A seleção do Irã enfrenta uma crise logística e diplomática antes da estreia na Copa do Mundo. Mahdi Mohammad Nabi, supervisor da equipe, criticou a Fifa e o presidente da entidade, Gianni Infantino, por falta de coordenação no processo de vistos para integrantes da delegação iraniana. A informação foi publicada pela Reuters nesta sexta-feira (12).

Segundo a agência, 15 integrantes da federação iraniana não receberam vistos dos Estados Unidos. Por isso, a seleção também precisou mudar sua base de treinos. Inicialmente, a delegação trabalharia em Tucson, no Arizona. No entanto, diante do impasse, o grupo transferiu a preparação para Tijuana, no México.

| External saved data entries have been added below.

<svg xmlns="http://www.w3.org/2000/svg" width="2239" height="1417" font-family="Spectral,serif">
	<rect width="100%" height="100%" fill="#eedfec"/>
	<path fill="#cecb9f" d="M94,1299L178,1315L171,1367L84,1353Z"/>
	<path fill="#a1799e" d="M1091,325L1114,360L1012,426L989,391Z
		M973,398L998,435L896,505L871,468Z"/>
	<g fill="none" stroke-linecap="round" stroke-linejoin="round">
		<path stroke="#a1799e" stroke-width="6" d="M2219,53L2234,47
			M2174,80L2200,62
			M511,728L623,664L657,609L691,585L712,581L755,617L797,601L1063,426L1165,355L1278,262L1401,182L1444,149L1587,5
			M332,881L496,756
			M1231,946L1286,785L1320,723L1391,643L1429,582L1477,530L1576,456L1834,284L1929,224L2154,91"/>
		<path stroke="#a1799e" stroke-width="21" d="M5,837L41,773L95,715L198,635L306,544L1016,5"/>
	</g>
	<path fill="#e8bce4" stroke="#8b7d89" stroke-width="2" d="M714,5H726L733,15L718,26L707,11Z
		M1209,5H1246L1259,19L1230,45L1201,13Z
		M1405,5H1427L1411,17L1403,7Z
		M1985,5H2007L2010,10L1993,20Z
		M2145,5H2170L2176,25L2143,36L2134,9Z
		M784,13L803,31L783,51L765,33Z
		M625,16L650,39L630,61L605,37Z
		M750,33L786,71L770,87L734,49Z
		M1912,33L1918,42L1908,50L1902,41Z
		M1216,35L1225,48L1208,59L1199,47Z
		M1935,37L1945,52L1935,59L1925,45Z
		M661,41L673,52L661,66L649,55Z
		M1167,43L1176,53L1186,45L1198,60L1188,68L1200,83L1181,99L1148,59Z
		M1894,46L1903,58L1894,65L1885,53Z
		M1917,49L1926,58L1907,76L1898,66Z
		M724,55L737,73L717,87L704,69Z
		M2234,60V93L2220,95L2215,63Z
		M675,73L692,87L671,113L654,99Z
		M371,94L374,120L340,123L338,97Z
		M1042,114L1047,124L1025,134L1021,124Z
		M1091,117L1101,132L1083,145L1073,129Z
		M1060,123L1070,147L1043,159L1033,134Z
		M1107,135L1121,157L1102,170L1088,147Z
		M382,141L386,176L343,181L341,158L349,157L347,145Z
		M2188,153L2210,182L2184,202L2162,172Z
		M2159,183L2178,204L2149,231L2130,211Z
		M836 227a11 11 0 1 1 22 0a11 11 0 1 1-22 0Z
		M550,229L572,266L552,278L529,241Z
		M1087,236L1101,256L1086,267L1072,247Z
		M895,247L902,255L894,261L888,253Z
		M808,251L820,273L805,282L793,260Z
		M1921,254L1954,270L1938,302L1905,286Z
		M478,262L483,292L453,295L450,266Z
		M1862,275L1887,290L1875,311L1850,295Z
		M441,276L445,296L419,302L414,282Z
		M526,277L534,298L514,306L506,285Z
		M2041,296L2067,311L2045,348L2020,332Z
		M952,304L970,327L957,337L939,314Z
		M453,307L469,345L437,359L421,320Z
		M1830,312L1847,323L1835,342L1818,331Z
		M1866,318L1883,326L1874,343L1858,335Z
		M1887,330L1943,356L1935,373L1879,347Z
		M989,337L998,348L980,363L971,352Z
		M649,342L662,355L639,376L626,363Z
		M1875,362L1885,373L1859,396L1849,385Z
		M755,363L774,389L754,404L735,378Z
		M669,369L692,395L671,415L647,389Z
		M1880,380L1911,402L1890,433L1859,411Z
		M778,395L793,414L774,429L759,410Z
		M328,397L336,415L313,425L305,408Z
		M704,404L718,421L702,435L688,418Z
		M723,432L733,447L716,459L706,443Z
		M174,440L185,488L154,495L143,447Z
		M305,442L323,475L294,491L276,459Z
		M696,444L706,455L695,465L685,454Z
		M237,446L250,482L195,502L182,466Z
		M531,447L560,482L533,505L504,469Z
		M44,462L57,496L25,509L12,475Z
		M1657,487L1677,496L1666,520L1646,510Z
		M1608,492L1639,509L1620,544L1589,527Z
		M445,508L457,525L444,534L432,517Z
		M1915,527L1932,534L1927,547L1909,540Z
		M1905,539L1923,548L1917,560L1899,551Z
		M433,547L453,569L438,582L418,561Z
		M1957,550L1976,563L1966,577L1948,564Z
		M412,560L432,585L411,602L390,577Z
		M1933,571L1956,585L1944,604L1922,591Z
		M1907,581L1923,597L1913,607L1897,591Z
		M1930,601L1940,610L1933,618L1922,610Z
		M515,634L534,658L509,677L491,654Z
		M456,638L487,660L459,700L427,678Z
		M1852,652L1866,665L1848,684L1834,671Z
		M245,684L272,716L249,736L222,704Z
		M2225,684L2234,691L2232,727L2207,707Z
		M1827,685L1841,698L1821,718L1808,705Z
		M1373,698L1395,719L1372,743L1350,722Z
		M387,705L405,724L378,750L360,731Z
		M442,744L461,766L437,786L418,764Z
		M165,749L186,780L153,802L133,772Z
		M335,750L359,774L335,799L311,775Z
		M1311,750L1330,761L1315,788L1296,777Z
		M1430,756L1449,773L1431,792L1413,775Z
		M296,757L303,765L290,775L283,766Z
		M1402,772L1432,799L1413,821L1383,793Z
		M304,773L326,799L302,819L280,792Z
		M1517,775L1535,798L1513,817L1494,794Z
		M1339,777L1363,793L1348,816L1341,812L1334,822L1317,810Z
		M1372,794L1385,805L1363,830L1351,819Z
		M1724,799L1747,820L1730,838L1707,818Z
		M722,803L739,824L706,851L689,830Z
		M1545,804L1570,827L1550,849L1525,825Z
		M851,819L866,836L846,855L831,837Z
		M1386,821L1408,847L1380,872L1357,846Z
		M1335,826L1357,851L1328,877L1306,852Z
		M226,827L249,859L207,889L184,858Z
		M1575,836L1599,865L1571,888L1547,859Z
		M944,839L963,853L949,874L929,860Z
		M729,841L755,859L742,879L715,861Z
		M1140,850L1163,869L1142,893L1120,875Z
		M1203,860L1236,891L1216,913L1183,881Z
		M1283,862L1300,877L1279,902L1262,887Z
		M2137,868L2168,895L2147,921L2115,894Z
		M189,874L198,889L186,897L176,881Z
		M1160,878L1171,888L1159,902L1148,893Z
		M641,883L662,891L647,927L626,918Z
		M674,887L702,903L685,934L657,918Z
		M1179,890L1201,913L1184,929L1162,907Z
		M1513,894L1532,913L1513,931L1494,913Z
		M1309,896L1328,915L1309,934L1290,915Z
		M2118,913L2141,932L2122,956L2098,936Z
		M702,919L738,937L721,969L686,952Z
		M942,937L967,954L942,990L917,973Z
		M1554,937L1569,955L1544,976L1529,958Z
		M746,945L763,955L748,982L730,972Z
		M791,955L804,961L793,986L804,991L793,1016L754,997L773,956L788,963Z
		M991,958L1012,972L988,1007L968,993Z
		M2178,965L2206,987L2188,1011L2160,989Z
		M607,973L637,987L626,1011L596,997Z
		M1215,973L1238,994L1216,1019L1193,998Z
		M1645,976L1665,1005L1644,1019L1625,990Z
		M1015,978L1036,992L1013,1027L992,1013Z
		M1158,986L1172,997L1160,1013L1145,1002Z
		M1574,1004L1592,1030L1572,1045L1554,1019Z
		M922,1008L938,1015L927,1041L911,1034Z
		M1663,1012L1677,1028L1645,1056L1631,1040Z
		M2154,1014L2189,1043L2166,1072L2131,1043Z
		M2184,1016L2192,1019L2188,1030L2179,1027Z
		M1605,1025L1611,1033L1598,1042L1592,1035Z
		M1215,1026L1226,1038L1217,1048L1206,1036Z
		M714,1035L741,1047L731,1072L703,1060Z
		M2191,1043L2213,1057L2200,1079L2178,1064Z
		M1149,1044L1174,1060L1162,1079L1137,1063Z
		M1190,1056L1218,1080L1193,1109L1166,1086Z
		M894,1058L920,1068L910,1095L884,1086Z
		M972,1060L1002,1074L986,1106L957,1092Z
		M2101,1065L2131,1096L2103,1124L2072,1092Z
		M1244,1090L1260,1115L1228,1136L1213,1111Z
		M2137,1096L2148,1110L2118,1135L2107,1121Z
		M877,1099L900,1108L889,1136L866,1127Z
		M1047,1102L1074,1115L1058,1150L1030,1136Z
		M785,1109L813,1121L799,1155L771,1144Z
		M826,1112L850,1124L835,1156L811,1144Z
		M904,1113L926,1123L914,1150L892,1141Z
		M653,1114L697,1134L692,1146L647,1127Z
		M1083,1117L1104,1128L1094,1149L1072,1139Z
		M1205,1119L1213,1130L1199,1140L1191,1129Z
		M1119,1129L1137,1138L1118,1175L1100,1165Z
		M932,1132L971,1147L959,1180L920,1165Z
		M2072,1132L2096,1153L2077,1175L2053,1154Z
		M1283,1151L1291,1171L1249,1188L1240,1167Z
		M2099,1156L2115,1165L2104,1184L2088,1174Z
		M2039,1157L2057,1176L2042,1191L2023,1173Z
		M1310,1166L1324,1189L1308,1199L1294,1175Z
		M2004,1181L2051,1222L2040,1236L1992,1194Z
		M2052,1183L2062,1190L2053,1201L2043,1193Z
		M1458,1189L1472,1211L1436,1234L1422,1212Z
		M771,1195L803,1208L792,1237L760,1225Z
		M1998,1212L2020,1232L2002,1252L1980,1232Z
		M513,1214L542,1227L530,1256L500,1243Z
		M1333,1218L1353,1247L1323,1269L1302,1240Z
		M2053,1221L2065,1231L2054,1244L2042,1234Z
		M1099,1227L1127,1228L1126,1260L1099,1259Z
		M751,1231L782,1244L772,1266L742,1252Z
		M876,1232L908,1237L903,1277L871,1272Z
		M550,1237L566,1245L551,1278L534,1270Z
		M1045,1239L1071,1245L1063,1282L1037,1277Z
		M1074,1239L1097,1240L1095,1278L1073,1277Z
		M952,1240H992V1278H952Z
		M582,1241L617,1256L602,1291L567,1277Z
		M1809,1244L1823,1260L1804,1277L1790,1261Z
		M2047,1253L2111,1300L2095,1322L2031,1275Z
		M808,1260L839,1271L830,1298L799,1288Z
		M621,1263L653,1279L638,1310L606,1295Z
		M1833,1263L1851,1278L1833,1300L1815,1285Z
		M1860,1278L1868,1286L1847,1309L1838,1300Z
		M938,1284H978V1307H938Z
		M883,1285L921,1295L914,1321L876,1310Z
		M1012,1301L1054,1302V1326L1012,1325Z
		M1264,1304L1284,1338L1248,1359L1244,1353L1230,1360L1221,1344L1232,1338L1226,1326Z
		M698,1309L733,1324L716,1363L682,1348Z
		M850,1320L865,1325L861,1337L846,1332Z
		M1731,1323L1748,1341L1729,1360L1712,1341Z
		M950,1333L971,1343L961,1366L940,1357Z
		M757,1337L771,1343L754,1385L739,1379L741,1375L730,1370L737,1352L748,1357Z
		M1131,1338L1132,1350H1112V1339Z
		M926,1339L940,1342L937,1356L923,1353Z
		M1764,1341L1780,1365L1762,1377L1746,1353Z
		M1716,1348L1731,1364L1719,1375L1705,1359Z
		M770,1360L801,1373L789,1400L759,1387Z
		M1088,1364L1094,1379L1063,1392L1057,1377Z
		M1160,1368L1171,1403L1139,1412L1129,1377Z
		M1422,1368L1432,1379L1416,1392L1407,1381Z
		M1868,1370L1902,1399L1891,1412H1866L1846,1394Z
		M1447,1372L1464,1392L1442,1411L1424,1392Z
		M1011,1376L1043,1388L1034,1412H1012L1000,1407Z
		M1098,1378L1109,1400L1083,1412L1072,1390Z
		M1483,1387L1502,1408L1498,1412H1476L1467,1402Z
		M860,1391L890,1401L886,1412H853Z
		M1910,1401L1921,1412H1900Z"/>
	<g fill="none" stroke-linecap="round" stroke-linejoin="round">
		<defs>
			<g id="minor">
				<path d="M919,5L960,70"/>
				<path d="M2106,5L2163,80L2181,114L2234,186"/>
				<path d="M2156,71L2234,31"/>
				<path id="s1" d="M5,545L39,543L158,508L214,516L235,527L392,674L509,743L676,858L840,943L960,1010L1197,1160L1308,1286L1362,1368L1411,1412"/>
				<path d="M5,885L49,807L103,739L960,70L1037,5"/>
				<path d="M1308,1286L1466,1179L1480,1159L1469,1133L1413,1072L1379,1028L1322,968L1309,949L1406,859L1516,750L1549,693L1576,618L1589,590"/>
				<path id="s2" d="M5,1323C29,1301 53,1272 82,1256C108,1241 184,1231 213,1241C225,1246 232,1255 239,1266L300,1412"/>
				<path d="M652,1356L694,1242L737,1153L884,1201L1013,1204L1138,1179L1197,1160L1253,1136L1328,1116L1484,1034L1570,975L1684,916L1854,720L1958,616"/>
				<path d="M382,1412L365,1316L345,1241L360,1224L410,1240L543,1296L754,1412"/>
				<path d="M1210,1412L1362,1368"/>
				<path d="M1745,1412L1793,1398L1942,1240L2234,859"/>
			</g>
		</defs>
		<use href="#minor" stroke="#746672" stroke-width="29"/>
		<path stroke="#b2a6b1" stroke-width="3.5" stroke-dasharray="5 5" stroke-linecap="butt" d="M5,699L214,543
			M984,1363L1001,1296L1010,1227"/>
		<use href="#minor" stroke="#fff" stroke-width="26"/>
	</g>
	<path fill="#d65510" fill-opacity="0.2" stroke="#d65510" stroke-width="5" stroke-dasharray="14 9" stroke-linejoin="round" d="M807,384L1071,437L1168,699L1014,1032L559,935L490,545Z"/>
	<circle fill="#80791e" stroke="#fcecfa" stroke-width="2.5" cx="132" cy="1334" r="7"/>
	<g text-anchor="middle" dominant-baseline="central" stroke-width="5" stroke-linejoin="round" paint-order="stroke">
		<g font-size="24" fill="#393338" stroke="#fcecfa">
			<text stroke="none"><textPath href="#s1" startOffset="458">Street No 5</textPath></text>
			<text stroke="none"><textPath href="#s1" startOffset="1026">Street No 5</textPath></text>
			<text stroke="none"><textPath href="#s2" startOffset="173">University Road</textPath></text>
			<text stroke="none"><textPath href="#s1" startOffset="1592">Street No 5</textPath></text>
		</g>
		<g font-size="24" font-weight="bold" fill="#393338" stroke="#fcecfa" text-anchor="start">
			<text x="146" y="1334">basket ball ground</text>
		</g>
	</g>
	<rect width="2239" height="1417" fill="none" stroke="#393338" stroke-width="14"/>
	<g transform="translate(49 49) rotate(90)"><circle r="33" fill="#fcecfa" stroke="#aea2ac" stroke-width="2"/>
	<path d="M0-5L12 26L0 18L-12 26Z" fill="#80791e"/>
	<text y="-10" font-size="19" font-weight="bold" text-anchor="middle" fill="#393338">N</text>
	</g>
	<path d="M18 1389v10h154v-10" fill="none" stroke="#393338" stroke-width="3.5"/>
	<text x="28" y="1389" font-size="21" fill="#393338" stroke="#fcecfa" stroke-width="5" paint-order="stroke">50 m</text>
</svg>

Apesar disso, os jogadores receberam vistos antes da estreia. Ainda assim, parte da equipe de apoio e jornalistas ficou fora da operação. Nabi cobrou a Fifa publicamente e apontou falhas na organização do processo. Além disso, o dirigente direcionou as críticas a Infantino, ao afirmar que a entidade não coordenou a situação de forma adequada.

O caso ocorre em meio a um cenário de tensão política envolvendo o Irã e os Estados Unidos. Como consequência, a preparação da seleção ganhou contornos que vão além do campo. A equipe chega à Copa com deslocamentos mais complexos, limitações de permanência em território americano e atenção redobrada em torno de sua rotina.

Ainda de acordo com a Reuters, a mudança para Tijuana alterou o planejamento iraniano na reta final antes da estreia. A cidade mexicana passou a funcionar como base de treinos da seleção. A delegação, portanto, precisará administrar deslocamentos para cumprir compromissos relacionados ao torneio.

A situação também ampliou o debate sobre a responsabilidade da Fifa na organização da Copa. Para o dirigente iraniano, a entidade deveria ter conduzido melhor a interlocução necessária para garantir a entrada de todos os integrantes credenciados. Até o momento, a questão dos vistos afeta principalmente membros da federação, funcionários de apoio e profissionais de imprensa.

Divisão entre torcedores

Além dos problemas logísticos, a seleção iraniana também enfrenta um ambiente político sensível entre torcedores nos Estados Unidos. Parte da comunidade iraniano-americana vive um dilema diante da presença da equipe na Copa do Mundo.

A situação aparece com mais força em Los Angeles, especialmente na região conhecida como “Tehrangeles”, onde vive uma numerosa comunidade de origem iraniana. Enquanto alguns torcedores pretendem apoiar a seleção, outros defendem boicote aos jogos. Para esse grupo, a equipe nacional funciona como instrumento de propaganda do regime iraniano.

Desse modo, a participação do Irã no Mundial também passou a dividir a diáspora. Por um lado, há torcedores que separam a seleção do governo e veem os jogos como uma oportunidade de manter vínculo cultural com o país de origem. Por outro, há iraniano-americanos que rejeitam qualquer demonstração pública de apoio à equipe neste momento.

A Reuters relatou que a guerra e o contexto político recente ampliaram esse desconforto. Assim, a seleção entra em campo sob pressão dupla. Dentro da estrutura do torneio, o grupo precisa lidar com vistos, logística e deslocamentos. Fora dela, a equipe convive com questionamentos sobre o significado de representar o Irã em solo norte-americano.

A estreia, portanto, ocorrerá em meio a um ambiente incomum. A preparação esportiva segue cercada por temas diplomáticos, protestos potenciais e divisões entre torcedores. Enquanto isso, os jogadores tentam manter o foco na competição, mesmo com parte da delegação ainda afetada pelas restrições de entrada nos Estados Unidos.

O Irã está no Grupo G da Copa do Mundo, ao lado de Bélgica, Egito e Nova Zelândia. A seleção estreia contra a Nova Zelândia e, na sequência, enfrenta Bélgica e Egito pela primeira fase.